Why the people of a city are more a resource than a problem

Cities are made up of economic, political and cultural inputs, and forces that are exercised by capital (market), the state and ordinary citizens. When observed from above, it is easy to capture what capital and the state do to express the change.

The state constructs and controls public spaces such as roads, parks, ports and infrastructure while capital creates high-rise complexes, malls and so on.

What about the third group – the ordinary citizens?

Also referred to as civil society, citizens comprise the largest and most diverse and complex group of actors among these three forces. They are not organised through formal structures like the state or market. Yet, as consumers, users and workers, they put into operation and bring meaning to all plans of the state and capital.

My inspiration is Nihal Perera’s book People’s Spaces that explores ways in which ordinary citizens bring meaning to the social and physical spaces of the city. The book explores the silent and small ways in which citizens change (familiarise) space, while other dominant actors actively seek visibility through the importation of monumental architectural symbols of modernity from developed nations that are culturally, economically and environmentally distant to us.

An example of the latter are the new high-roofed, expensive pola structures around the country that are not rain resistant. While there’s nothing wrong in being inspired by what happens in other parts of the globe, one should not overlook the modernity produced in this country by its own people.

In view of understanding our spaces better, I investigated local spaces such as the handiya (junction) and pola. The Malabe and Kottawa polas that I studied helped me understand how the cityness in Greater Colombo is constructed, and the cultural capital and freedom the pola people use to build their own city.

The Angaharuwada Pola in Kottawa began as a wholesale market in the 1920s. When Kottawa was transformed into a suburb of Greater Colombo, and the production of betel leaves and other agricultural products decreased, it reinvented itself as a retail pola. Now it provides vegetables, fruits, spices, grain and many other everyday items that are brought from other parts of the country and the world to its residents.

And the creativity does not end there.

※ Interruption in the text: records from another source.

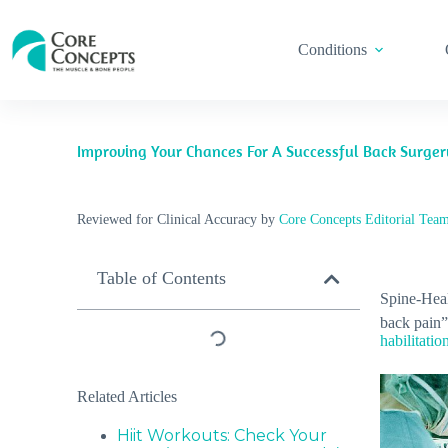
Conditions
Improving Your Chances For A Successful Back Surge
Reviewed for Clinical Accuracy by
Core Concepts Editorial Tea
Table of Contents
Spine-Heal
back pain”
habilitatio
Related Articles
Hiit Workouts: Check Your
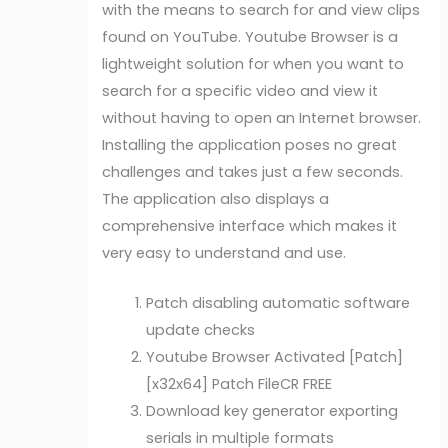
with the means to search for and view clips
found on YouTube. Youtube Browser is a
lightweight solution for when you want to
search for a specific video and view it
without having to open an Internet browser.
Installing the application poses no great
challenges and takes just a few seconds.
The application also displays a
comprehensive interface which makes it
very easy to understand and use.
Patch disabling automatic software
update checks
Youtube Browser Activated [Patch]
[x32x64] Patch FileCR FREE
Download key generator exporting
serials in multiple formats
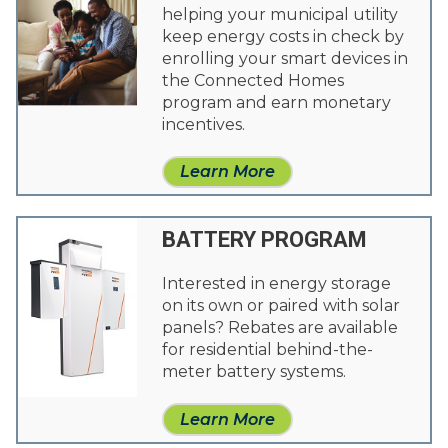
helping your municipal utility
keep energy costs in check by
enrolling your smart devices in
the Connected Homes
program and earn monetary
incentives.
Learn More
BATTERY PROGRAM
Interested in energy storage
on its own or paired with solar
panels? Rebates are available
for residential behind-the-
meter battery systems.
Learn More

During my three months of research (working for a snack vendor), I observed how the pola in Kottawa responds to increasing traffic following the office hours in Colombo.

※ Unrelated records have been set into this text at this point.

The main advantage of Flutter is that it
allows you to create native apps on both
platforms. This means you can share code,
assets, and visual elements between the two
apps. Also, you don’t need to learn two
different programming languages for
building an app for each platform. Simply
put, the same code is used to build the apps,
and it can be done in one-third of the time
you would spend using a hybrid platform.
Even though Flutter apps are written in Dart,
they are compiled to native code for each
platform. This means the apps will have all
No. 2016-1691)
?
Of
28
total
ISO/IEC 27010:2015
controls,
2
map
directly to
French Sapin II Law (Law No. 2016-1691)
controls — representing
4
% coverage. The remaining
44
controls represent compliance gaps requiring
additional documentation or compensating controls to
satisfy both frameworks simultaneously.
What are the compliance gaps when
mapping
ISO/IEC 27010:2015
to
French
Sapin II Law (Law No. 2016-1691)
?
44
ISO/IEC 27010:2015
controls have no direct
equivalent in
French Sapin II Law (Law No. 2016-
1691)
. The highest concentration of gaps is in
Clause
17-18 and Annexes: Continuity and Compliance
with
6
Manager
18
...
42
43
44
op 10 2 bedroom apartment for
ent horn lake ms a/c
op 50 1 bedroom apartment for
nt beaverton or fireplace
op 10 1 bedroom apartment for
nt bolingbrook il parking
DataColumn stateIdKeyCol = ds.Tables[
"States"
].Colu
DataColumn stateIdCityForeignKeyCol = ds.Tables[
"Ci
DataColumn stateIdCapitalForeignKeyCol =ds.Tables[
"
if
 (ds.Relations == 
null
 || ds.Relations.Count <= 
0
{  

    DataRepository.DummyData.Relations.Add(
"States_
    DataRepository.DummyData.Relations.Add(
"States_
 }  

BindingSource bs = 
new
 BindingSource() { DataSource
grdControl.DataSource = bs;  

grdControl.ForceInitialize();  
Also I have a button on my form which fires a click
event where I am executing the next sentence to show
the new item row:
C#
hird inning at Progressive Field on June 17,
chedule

As the traffic worsens, customers take a longer time to reach the pola and so vendors have extended their times of operation. They have also developed their own mechanisms to light up the space. What does this creativity, assertiveness and resourcefulness tell us about city folk and the modernity they create?

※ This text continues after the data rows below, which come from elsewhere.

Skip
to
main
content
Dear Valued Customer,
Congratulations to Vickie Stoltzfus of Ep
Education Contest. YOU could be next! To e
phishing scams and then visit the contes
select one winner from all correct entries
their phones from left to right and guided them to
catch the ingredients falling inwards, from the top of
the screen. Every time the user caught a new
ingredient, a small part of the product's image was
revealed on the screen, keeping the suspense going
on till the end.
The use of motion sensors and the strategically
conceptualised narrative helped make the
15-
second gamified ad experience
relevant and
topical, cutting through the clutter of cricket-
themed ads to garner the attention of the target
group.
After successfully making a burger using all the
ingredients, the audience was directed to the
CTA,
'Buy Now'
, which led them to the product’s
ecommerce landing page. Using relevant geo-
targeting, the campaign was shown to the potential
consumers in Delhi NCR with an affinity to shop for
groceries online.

People are creative, so it is more efficient for the state and investors to tap into this energy than push them aside. If citizens remain passive recipients of the dreams of the nation, its leaders or investors, there will be no adaptive use or familiarisation of spaces. An intersection will not become a handiya, nor will there be a pola in the town centre.

If all ‘informal’ or ‘irregular’ businesses disappear, the cities created by thousands of creative ventures and active socioeconomic spaces will be silenced. There will only be a sanitised and orderly city that is extremely expensive, predictable and boring.

It is not a mere issue of aesthetics, but one of hunger and social unrest. The people who are not trained to fit into the structures that are produced by the state and market – or think in terms of mainstream large-scale businesses or projects – will become beggars or a burden to the so-called system.

If this is not what we aspire to be, then it is time to value the third force: the cultural power of the citizenry that creates a cityness by extending its resourcefulness and creativity to the millions of interstices in the physical spaces and gaps in social spaces that are created by the two major actors.

This is what sustains a city – taking care of the majority of its people whose lives are not being supported by mega projects that cannot be inclusive because they either aim at order and/or power.

How could we maintain cityness without propagating poverty?

This can take place only by considering the city’s people and what they produce to be a resource rather than a problem.